The world spins faster these days with social networking, cell phones which can snap instant photos and connect to the Internet even in the middle of nowhere, and digital readers that can store more books than I have room for on my bookcase shelves. We are never unconnected – from friends, family, work. Everything that needs to be done can be done instantly. We pay our bills on line, shoot off emails which arrive at their destination in seconds, and download photos we took only moments before.
And so it occurred to me the other day as I carefully pressed and cut fabric for a new quilt and felt my heart rate slow and a sense of calm steal over me, that one of the reasons my life has felt out of kilter and speeding out of control these days might just be related to how I choose to spend my time. Somehow, in the fast and furious world of instant connection and electronic stimulation we have slipped away from the things that ground us, slow us down, and connect us to simplicity and beauty.
The art of quilt making requires many steps to get to the end result. It starts with selecting fabric, finding pleasing colors that coordinate, and envisioning how they will come together to form a block which then forms a row, which then forms a quilt. At this stage many quilters may sit quietly with a calculator and a piece of graph paper, sketching geometric shapes and planning. Then comes pressing, inhaling the steam from the iron and the warmth of the fabric, smoothing out the wrinkles, setting the fabric on the cutting mat and carefully cutting the pieces which will form the whole.

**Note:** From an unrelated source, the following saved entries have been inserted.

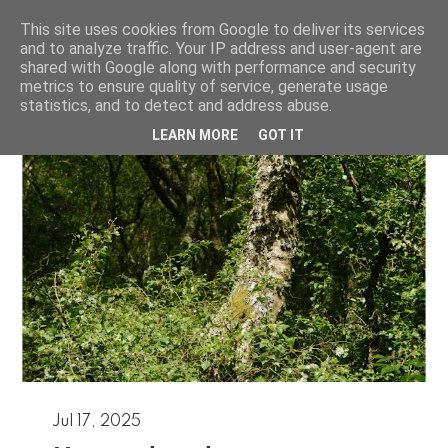
This site uses cookies from Google to deliver its services
Josh Murfitt
and to analyze traffic. Your IP address and user-agent are
shared with Google along with performance and security
metrics to ensure quality of service, generate usage
statistics, and to detect and address abuse.
LEARN MORE
GOT IT
Jul 17, 2025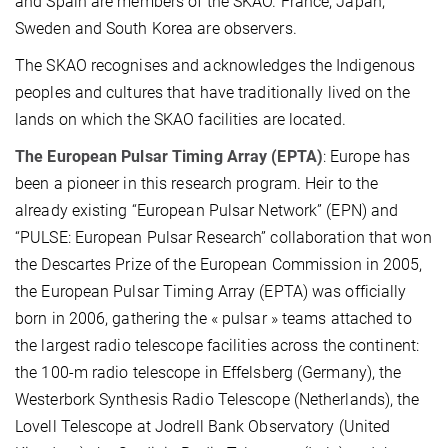
and Spain are members of the SKAO. France, Japan,
Sweden and South Korea are observers.
The SKAO recognises and acknowledges the Indigenous
peoples and cultures that have traditionally lived on the
lands on which the SKAO facilities are located.
The European Pulsar Timing Array (EPTA)
: Europe has
been a pioneer in this research program. Heir to the
already existing “European Pulsar Network” (EPN) and
“PULSE: European Pulsar Research” collaboration that won
the Descartes Prize of the European Commission in 2005,
the European Pulsar Timing Array (EPTA) was officially
born in 2006, gathering the « pulsar » teams attached to
the largest radio telescope facilities across the continent:
the 100-m radio telescope in Effelsberg (Germany), the
Westerbork Synthesis Radio Telescope (Netherlands), the
Lovell Telescope at Jodrell Bank Observatory (United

Pinning, stitching quarter inch seam allowances, more pressing, the whir of the sewing machine, the fabric sliding beneath one’s fingertips, the joy at watching the colors combine in a unique and simple design…the process unfolds slowly, engaging the visual, auditory and tactile senses.
But you are not done yet. The backing, batting and top must be pinned together with care and then there is more contemplation. How will you quilt this beautiful creation? Straight lines? Flowery whirls? What color thread would be the best? And as the quilting progresses, the piece transforms itself and becomes a multi-dimensional work of art. The binding is hand stitched – tiny, perfect stitches -with the quilt draped over one’s lap.

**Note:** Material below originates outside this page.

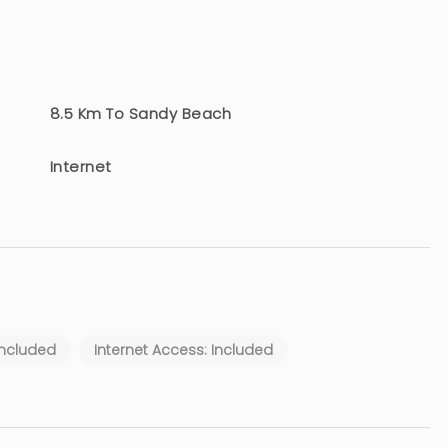
8.5 Km To Sandy Beach
Internet
Included
Internet Access: Included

When it is all done – washed and air dried in the sunlight – the quilt has become part of the quilter with its wrinkles and soft folds, art that warms and comforts and is pleasing to the eye and to the hand. It is this process and final result that stirs within us a sense of peace and beauty, a sense that we are creating something lasting that took time and care, a piece of ourselves that has the power to touch others. Who has not curled beneath a handmade quilt and felt comforted?
Quilt making reminds us of our roots and history. Perhaps it is in our genetic memory, passed on from our ancestors.There are other activities that also ground us, connect us to our environment and senses, and remind us that beauty is sometimes found in the most simple of things: baking bread (combining, kneading, waiting, baking…inhaling the smell of yeast in a warm kitchen), planting a garden (fingers pushing into dirt, the smell of the sun on the earth), and walking in nature (the sound of the wind through the trees, the scurry of animals in the bushes, the song of birds). Sometimes just sitting on a porch after a rainstorm, with the clean smell of damp earth and the occasional drip of water from a tree branch, can bring us to that place of quiet and contemplation.
Technology has carried us in its wake with its cold, fast, instant gratification. The world spins faster these days and we may be forgetting how to slow down. Feeding our souls and finding a place of calm is only a quilt or a loaf of bread or a homegrown tomato away. It is taking our time and enjoying the journey, engaging our senses and remembering our roots.